Problem description
The answer must consist of each line below that contains the string "high".

Data to examine
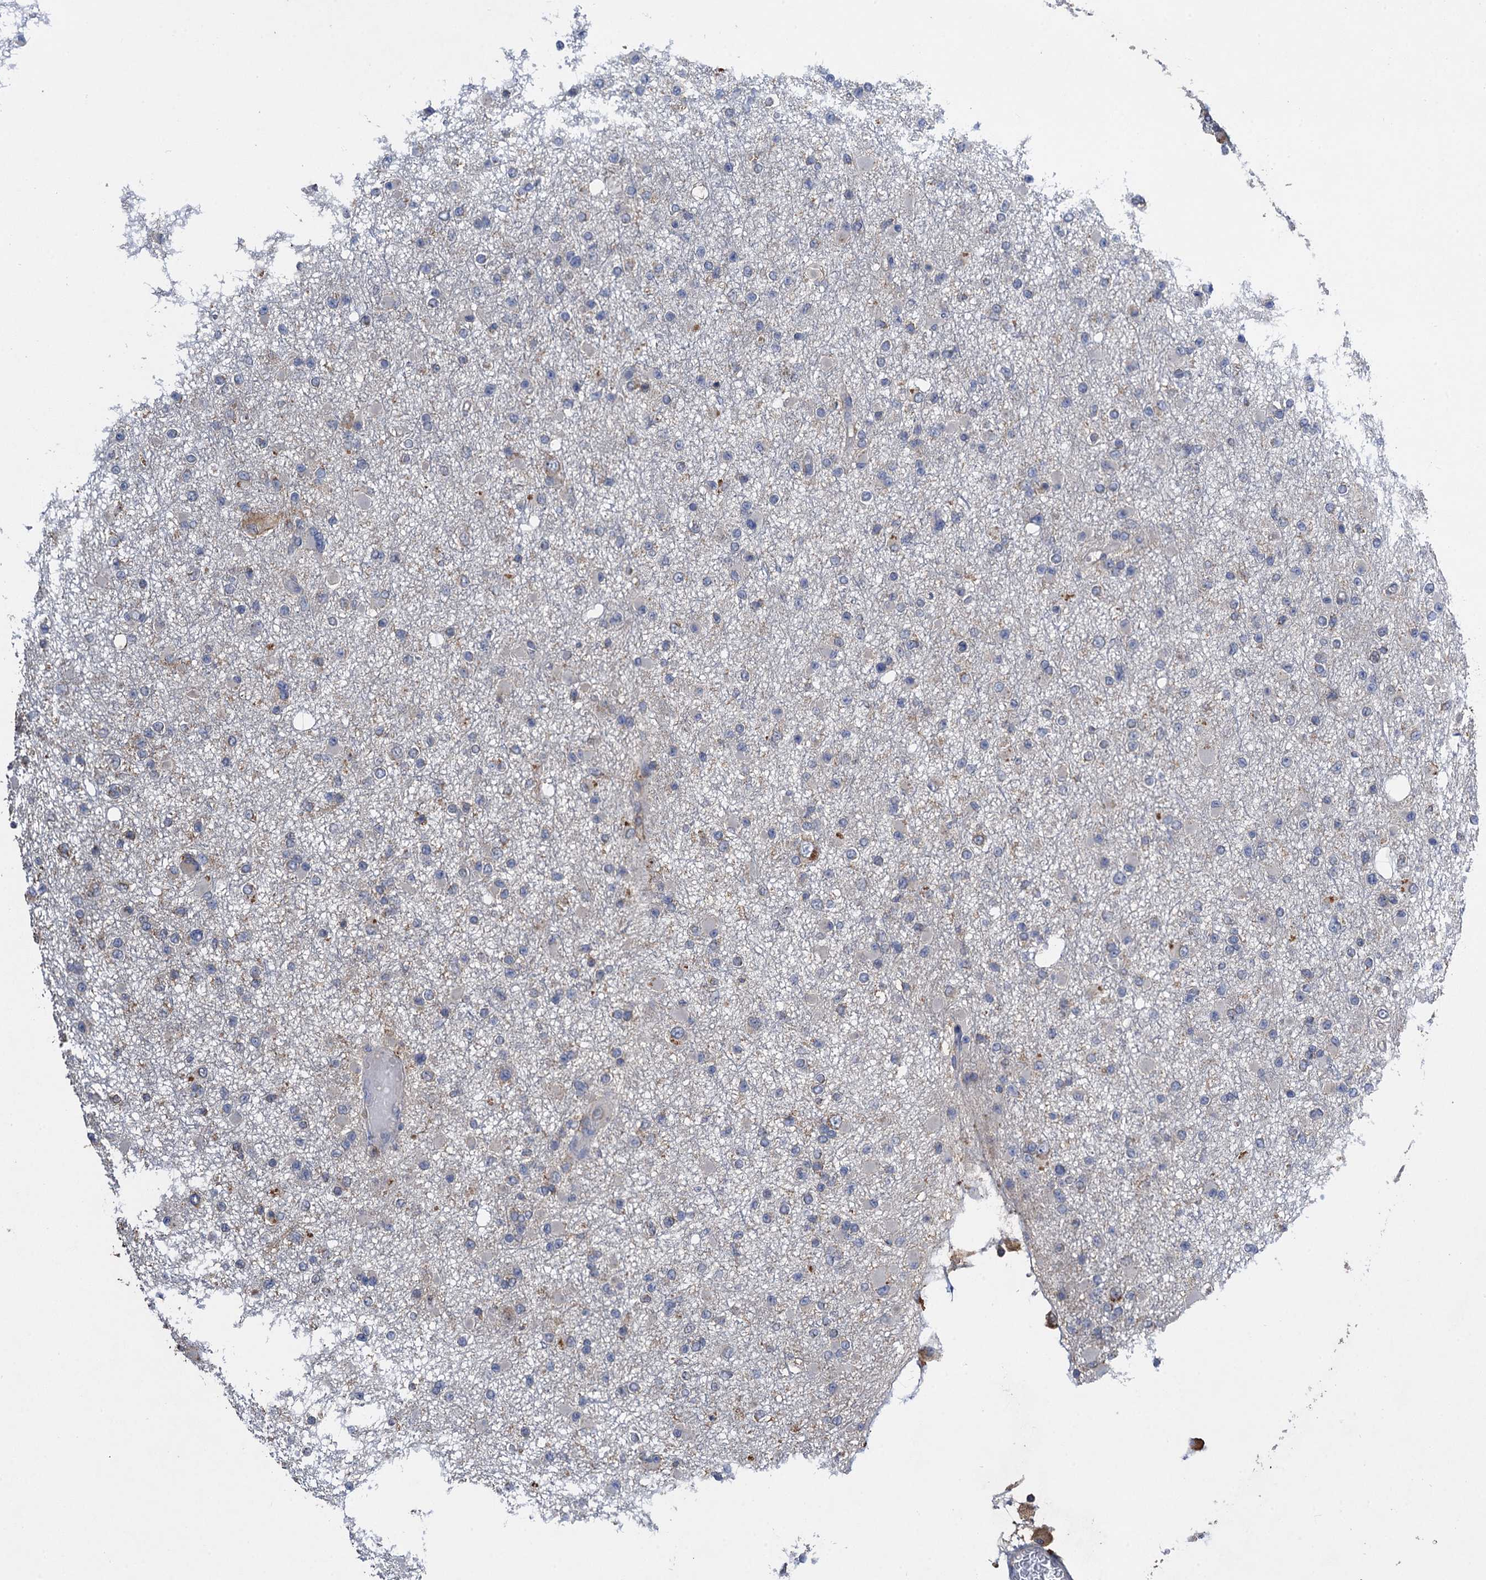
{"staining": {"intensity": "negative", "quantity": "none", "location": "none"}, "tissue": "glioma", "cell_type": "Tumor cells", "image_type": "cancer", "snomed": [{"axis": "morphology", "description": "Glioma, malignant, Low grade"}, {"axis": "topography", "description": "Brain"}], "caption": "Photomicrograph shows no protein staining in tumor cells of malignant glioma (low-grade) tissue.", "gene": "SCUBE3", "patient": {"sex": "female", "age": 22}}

* * *

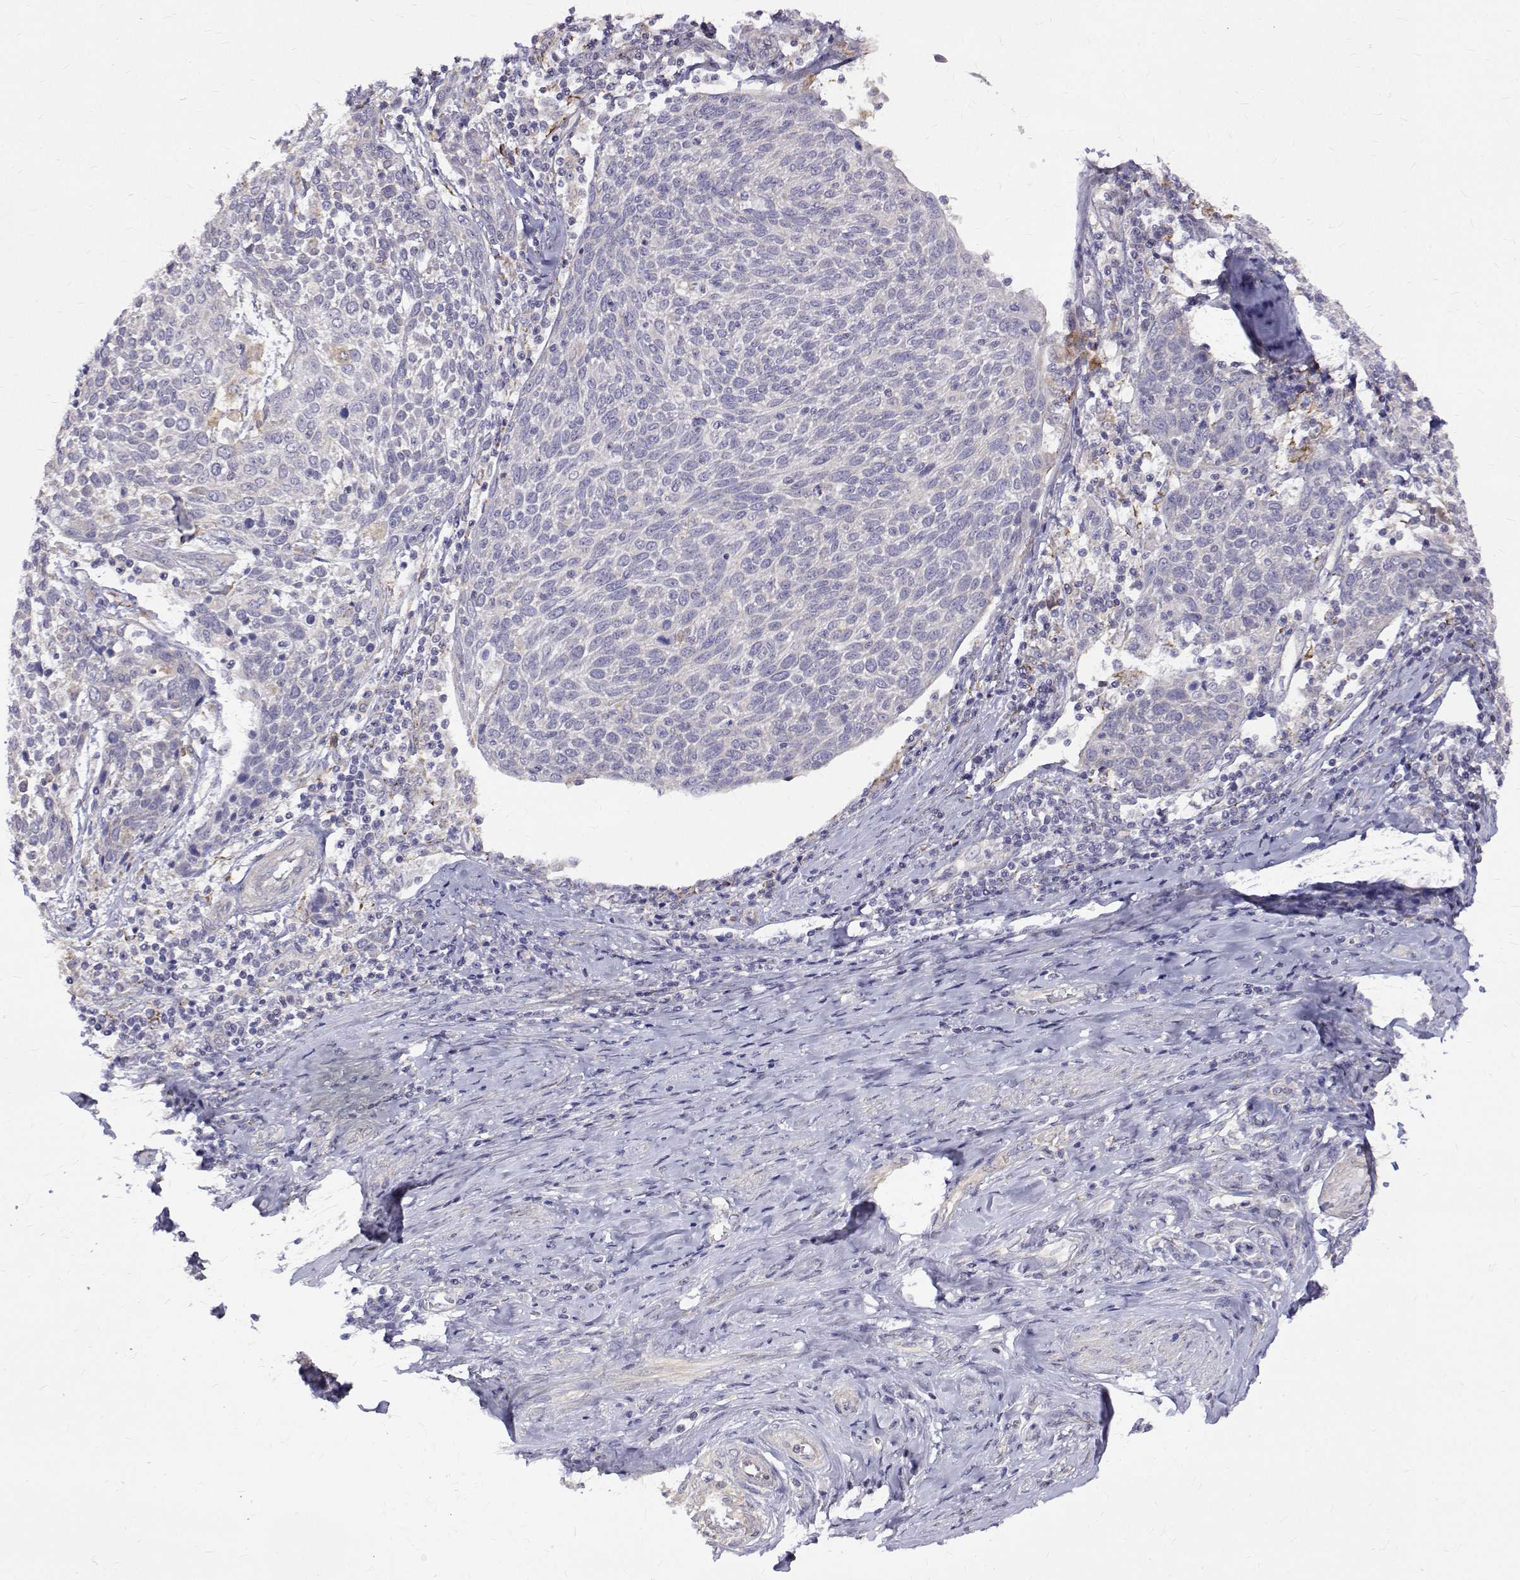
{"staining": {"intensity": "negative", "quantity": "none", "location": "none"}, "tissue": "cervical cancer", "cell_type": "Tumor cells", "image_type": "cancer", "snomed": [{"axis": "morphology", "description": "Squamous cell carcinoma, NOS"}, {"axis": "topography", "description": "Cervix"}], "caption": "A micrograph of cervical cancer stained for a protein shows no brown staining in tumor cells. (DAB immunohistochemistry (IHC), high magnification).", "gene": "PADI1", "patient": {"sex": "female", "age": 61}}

==

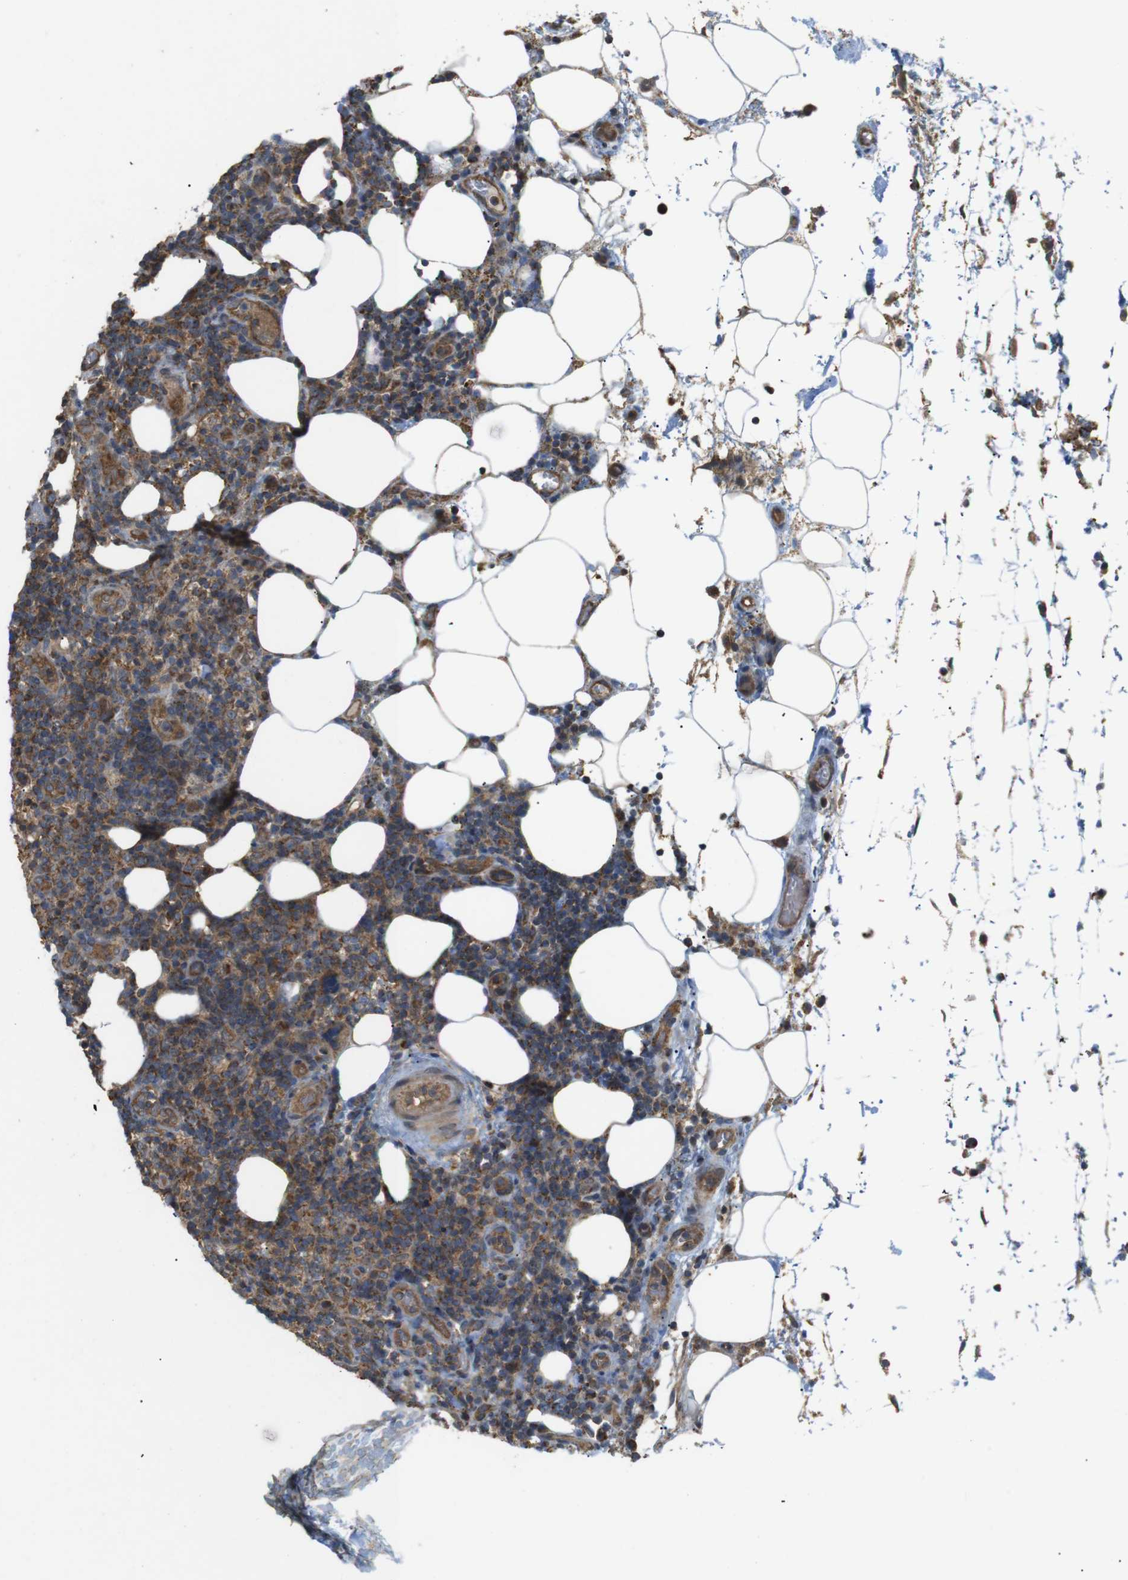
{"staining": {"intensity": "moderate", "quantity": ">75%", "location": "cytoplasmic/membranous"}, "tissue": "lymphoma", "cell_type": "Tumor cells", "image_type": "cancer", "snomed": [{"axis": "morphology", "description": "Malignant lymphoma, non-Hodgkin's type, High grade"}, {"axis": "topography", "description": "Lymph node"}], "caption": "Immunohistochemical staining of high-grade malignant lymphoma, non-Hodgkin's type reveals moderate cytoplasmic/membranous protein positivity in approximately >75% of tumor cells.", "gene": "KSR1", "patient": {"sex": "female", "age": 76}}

Exercise response
{"staining": {"intensity": "negative", "quantity": "none", "location": "none"}, "tissue": "cervical cancer", "cell_type": "Tumor cells", "image_type": "cancer", "snomed": [{"axis": "morphology", "description": "Squamous cell carcinoma, NOS"}, {"axis": "topography", "description": "Cervix"}], "caption": "A micrograph of cervical cancer stained for a protein shows no brown staining in tumor cells. (DAB immunohistochemistry (IHC), high magnification).", "gene": "PADI1", "patient": {"sex": "female", "age": 61}}
{"staining": {"intensity": "moderate", "quantity": ">75%", "location": "cytoplasmic/membranous"}, "tissue": "lymphoma", "cell_type": "Tumor cells", "image_type": "cancer", "snomed": [{"axis": "morphology", "description": "Malignant lymphoma, non-Hodgkin's type, High grade"}, {"axis": "topography", "description": "Lymph node"}], "caption": "Immunohistochemical staining of high-grade malignant lymphoma, non-Hodgkin's type reveals moderate cytoplasmic/membranous protein positivity in approximately >75% of tumor cells.", "gene": "KSR1", "patient": {"sex": "female", "age": 76}}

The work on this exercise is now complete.